Op 5 januari 2023 hebben partijen opnieuw via Whatsapp contact gehad. Uit de uitdraai van dat gesprek volgt dat partijen, onder meer, de volgende berichten hebben gestuurd:
(..)
05-01-2023 11:52 - [gedaagde] [
; kantonrechter]: [eiser] [
, kantonrechter],
ik heb meer tijd nodig om een goed voorstel te kunnen doen.
Ik krijg 1955 euro van het uwv en daar gaat volgende maand 5% vanaf. Ivm de 2 maanden regel 75%
naar 70% inkomen.
mijn maandelijkse kosten hoger als dat mijn inkomen is huur gaswater en licht en zorg dat is al bijna 1955
euro.
En dan heb ik nog niet eens de centen om te eten te betalen.
Dus beslag leggen heeft ook geen zin want ze gaan de beslagvrije voet verhogen door mijn hoge
woonlasten.
Daarom vraag ik aan jou tijd.
Laten we alsjeblieft gewoon als volwassen mannen dit proberen op te lossen zonder dat maar iemand ook
zich opgejaagd hoeft te voelen en of zich zorgen te maken.
En mensen die met dit geen reet te maken hebben hoeven dit alles niet te weten dit gaat tussen jou en
mij.
ben bereid om alles te doen om dit goed tot een goed einde te brengen.

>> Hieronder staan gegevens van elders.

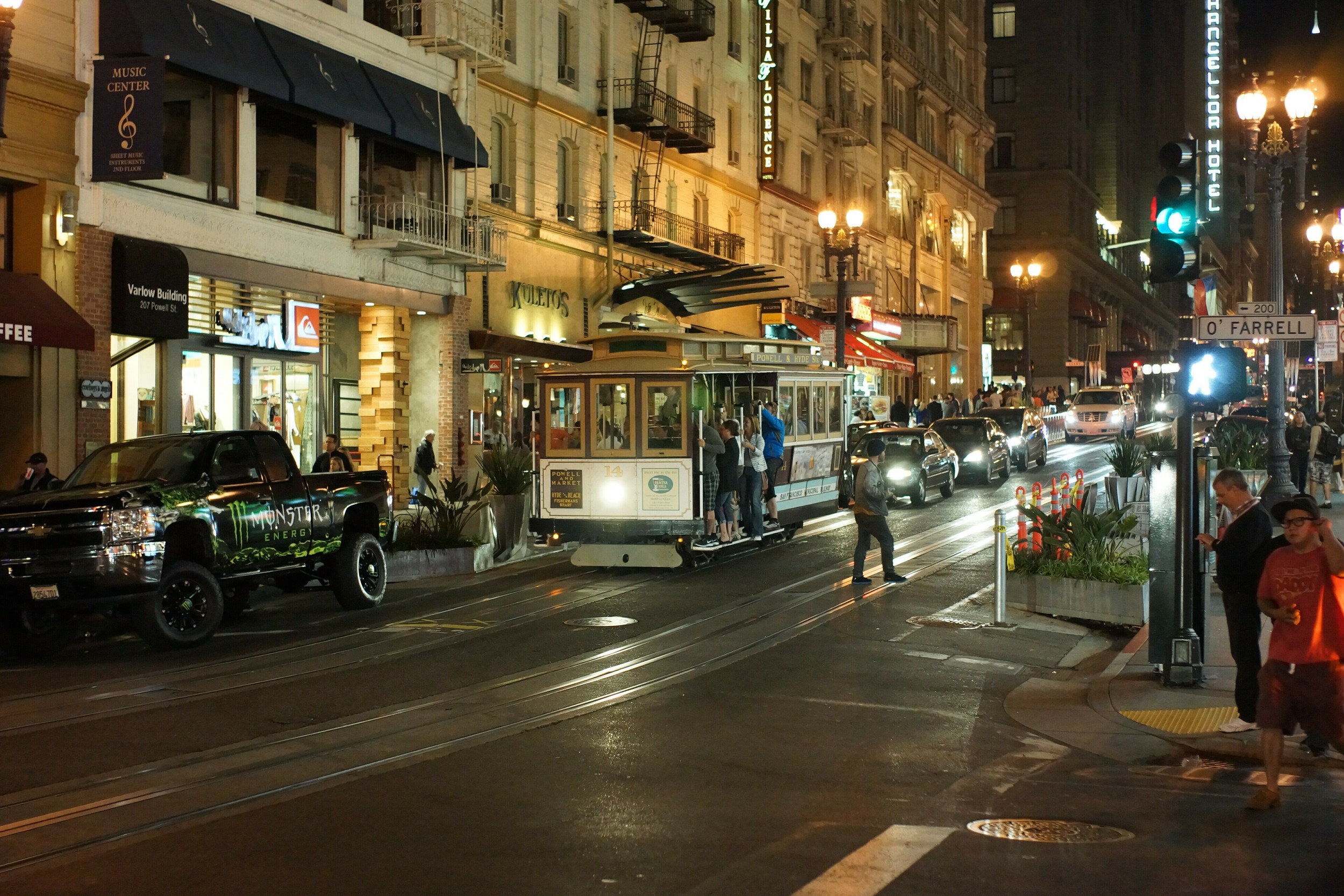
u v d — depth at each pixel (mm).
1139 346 114812
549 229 34125
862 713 10875
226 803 8117
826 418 25328
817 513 24734
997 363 87688
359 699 11352
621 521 19750
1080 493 20953
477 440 31859
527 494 22906
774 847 7102
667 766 9062
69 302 20375
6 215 19875
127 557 13641
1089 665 13336
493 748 9586
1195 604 12312
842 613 16016
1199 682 11586
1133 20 116188
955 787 8523
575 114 35312
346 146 26844
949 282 71500
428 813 7852
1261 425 35750
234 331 24172
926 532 24688
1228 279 152500
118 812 7895
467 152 29484
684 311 41500
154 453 15398
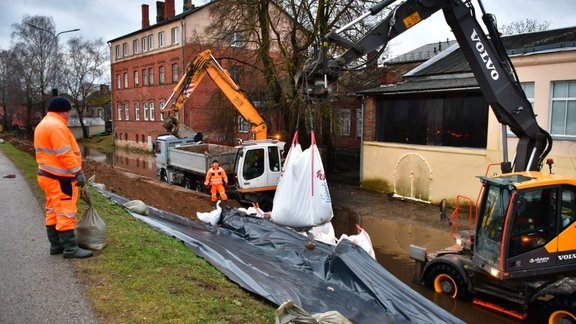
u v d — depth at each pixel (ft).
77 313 14.12
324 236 29.94
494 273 24.32
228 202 49.32
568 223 24.38
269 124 75.10
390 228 46.01
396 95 62.54
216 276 18.78
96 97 229.04
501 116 28.09
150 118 140.26
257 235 28.50
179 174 61.31
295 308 14.23
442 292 28.71
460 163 53.57
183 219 31.12
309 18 68.18
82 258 18.74
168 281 16.81
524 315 25.08
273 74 68.69
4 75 189.06
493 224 25.12
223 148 63.26
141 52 141.90
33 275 16.90
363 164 67.15
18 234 22.41
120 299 15.15
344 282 20.89
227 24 72.13
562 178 24.56
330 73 25.71
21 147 82.33
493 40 27.53
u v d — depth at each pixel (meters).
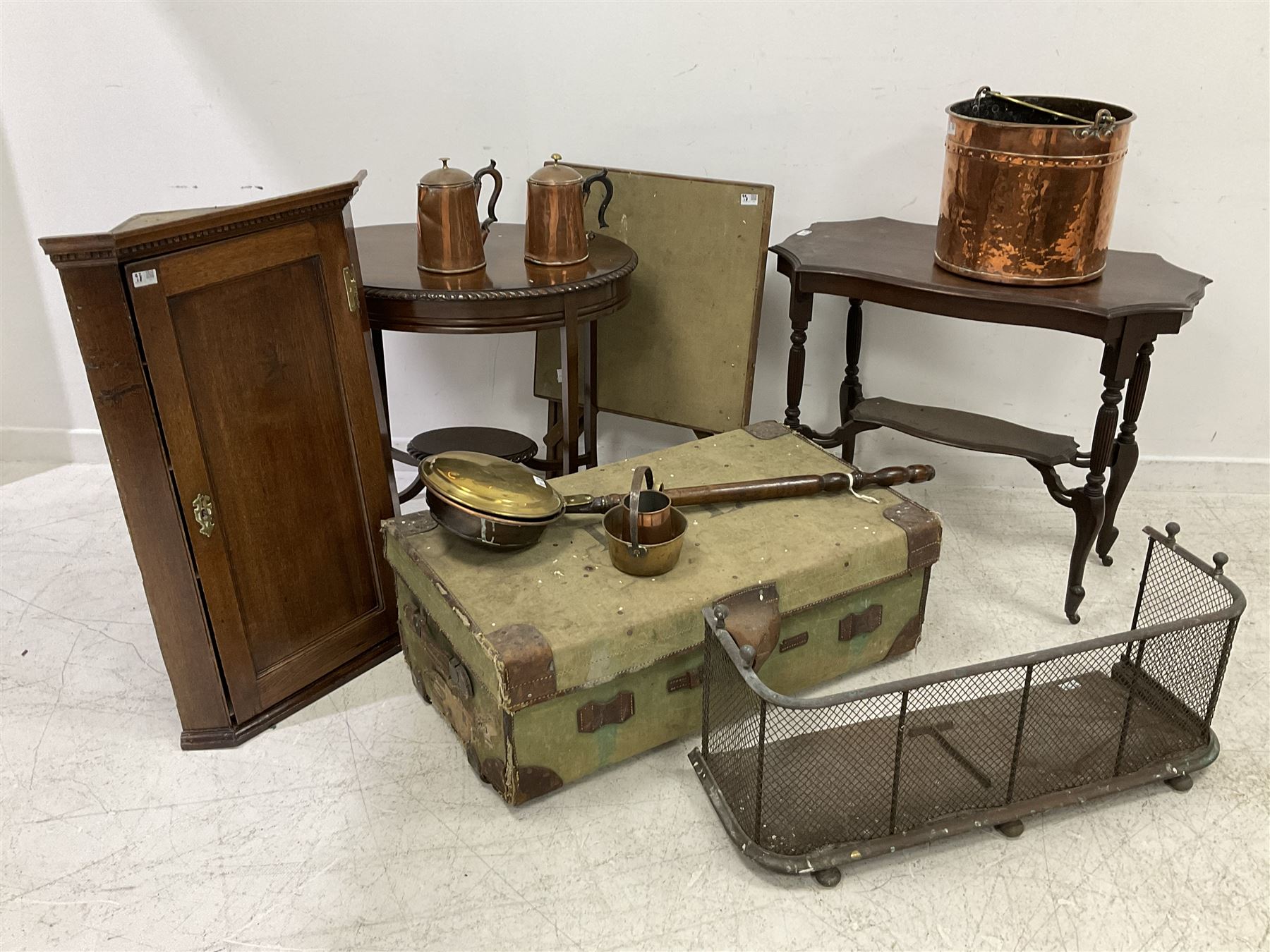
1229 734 2.47
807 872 2.03
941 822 2.11
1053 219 2.51
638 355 3.33
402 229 3.26
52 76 3.22
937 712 2.42
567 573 2.32
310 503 2.47
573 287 2.72
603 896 2.06
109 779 2.36
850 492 2.68
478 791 2.33
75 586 3.09
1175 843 2.17
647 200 3.17
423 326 2.68
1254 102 3.04
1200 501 3.55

Alles gaat op deze manier naar de klote en dat is het niet waard.
Ik hoop op je begrip en hoop dat we een keer in gesprek kunnen om dit te kunnen oplossen.

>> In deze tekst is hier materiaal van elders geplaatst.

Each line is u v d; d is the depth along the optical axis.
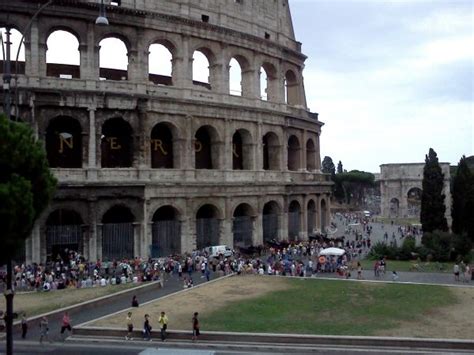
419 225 145.75
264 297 55.25
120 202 73.12
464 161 97.31
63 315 48.56
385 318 47.31
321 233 105.88
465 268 69.88
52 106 69.38
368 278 68.38
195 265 72.88
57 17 71.06
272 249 82.12
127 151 78.31
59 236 69.56
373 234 125.62
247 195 87.00
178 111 78.62
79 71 80.12
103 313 49.59
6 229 30.67
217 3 85.94
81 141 73.12
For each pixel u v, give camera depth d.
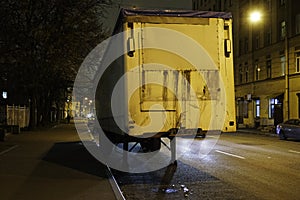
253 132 39.34
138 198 9.83
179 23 12.59
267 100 45.75
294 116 39.66
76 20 27.33
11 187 10.28
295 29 39.72
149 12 12.43
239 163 15.73
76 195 9.31
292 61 39.97
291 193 10.09
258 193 10.10
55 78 43.34
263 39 46.72
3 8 23.50
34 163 14.99
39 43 27.23
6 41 24.38
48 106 56.75
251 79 50.16
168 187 11.12
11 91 45.41
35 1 25.73
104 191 9.77
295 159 16.94
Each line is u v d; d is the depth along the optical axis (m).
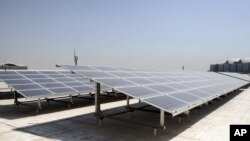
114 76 10.98
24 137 9.03
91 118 12.39
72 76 21.19
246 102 18.94
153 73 16.05
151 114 13.68
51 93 14.40
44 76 18.33
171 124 11.41
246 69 67.38
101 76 10.15
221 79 27.20
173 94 10.27
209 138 9.28
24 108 15.01
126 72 13.16
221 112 14.56
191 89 12.98
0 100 18.17
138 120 12.17
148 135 9.52
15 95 14.48
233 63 72.94
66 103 15.66
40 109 14.48
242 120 12.41
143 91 9.41
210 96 12.47
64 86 16.69
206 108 15.95
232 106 16.86
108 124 11.16
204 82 18.94
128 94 8.45
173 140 8.96
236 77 38.62
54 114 13.33
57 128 10.36
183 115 11.54
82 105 16.39
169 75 17.50
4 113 13.44
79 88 17.05
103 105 16.91
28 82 15.41
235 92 27.84
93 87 18.31
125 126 10.83
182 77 18.55
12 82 14.48
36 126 10.64
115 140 8.83
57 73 20.92
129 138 9.09
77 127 10.57
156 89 10.45
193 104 9.44
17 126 10.60
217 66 77.31
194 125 11.27
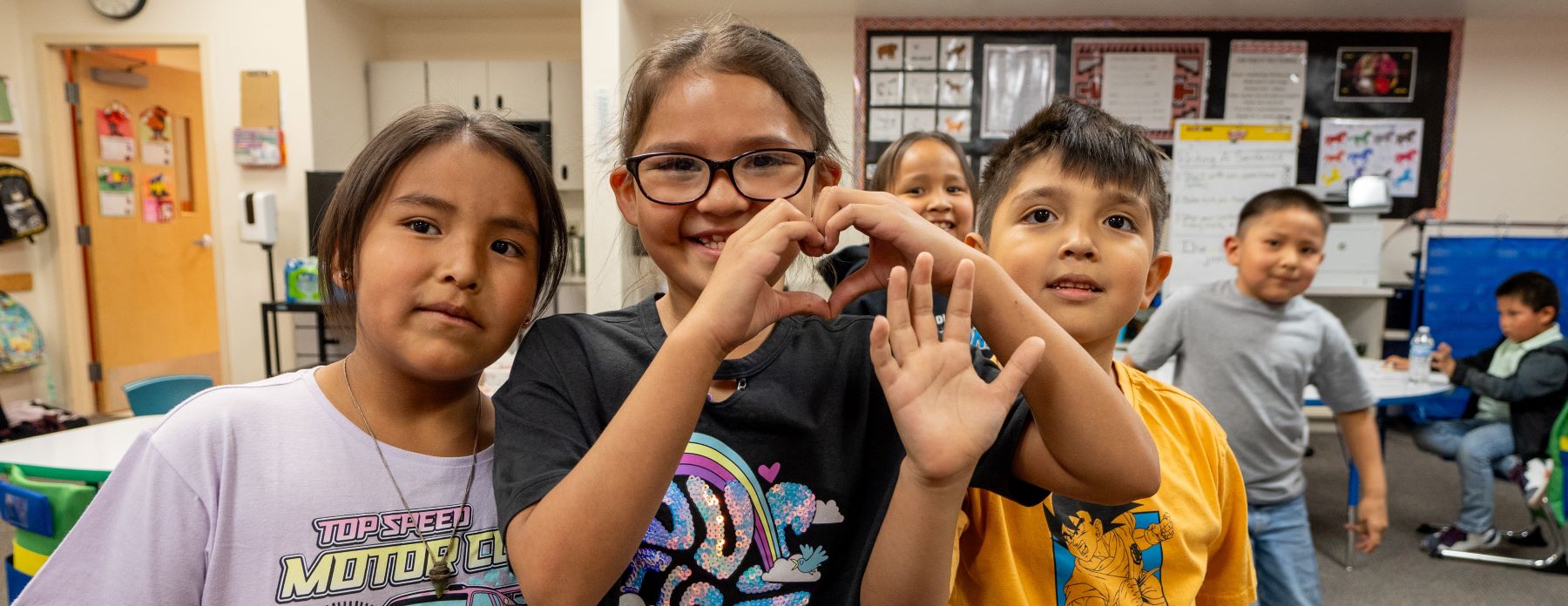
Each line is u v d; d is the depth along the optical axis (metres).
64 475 1.69
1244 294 2.03
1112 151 0.84
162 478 0.77
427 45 5.05
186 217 5.41
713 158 0.69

Zoals je altijd zelf zegt kom praten dan vinden we altijd een oplossing.
05-01-2023 14:05 - [eiser] : [gedaagde] , de termijn om te reageren/ een net voorstel te doen liep tot
gisteravond 0.00. Vanmorgen heb ik als eerste de advocaat, en daarmee de deurwaarder, opdracht gegeven omdat ik niks van je gehoord had. De fase van ‘praten heb je zelf om zeep geholpen, en daar ga
ik 0 seconde aan besteden.
Ik ben namelijk druk met WERKEN, iets dat wellicht ook voor jouw een uitkomst kan zijn? Je vraagt om
begrip? Waarom zou ik dat in hemelsnaam hebben?

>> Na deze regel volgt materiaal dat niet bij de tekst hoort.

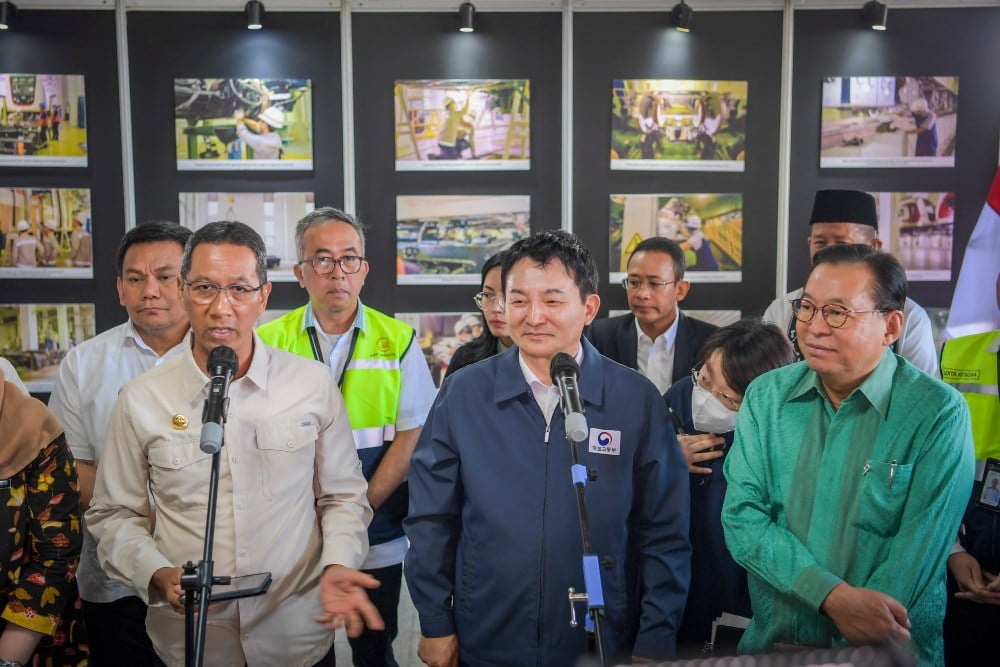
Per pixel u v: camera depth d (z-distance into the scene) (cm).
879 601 163
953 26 411
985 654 232
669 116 414
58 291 414
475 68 414
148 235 239
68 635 208
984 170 415
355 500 211
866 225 323
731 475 196
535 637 191
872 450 178
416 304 422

Nog voor jouw, nog voor jouw omstandigheden. Alles is al naar de klote, en wij hebben hier puin kunnen
ruimen door jouw handelen....
Ik zal de advocaat bellen, en hem tot 16.00 vandaag laten wachten. Puur omdat ik zo ben en menselijk wil
zijn. Daardoor geef ik jouw een paar uur de tijd om het tikkie dat ik je zo stuur te voldoen. Daarbij zal
staan, erkenning schuld 15.000 euro. Wanneer je dat betaald, enkel vanaf jouw rekening, en mij voor
16
een mailtje naar [e-mailadres] stuurt waarin je alles omschrijft, inclusief bedragen, aandelen
etc., maar mij nog geen voorstel “kunt” doen omdat
zal ik daarna (nog 1 allerlaatste x) met de advocaat bespreken wat redelijk is, omdat ik er niet op uit ben
het moeilijker te maken voor je, maar gewoon mn geld terug wil hebben. Handel hier naar, niet morgen,
niet na 16.00 vandaag, NU. Dit is mijn laatste handreiking. Succes.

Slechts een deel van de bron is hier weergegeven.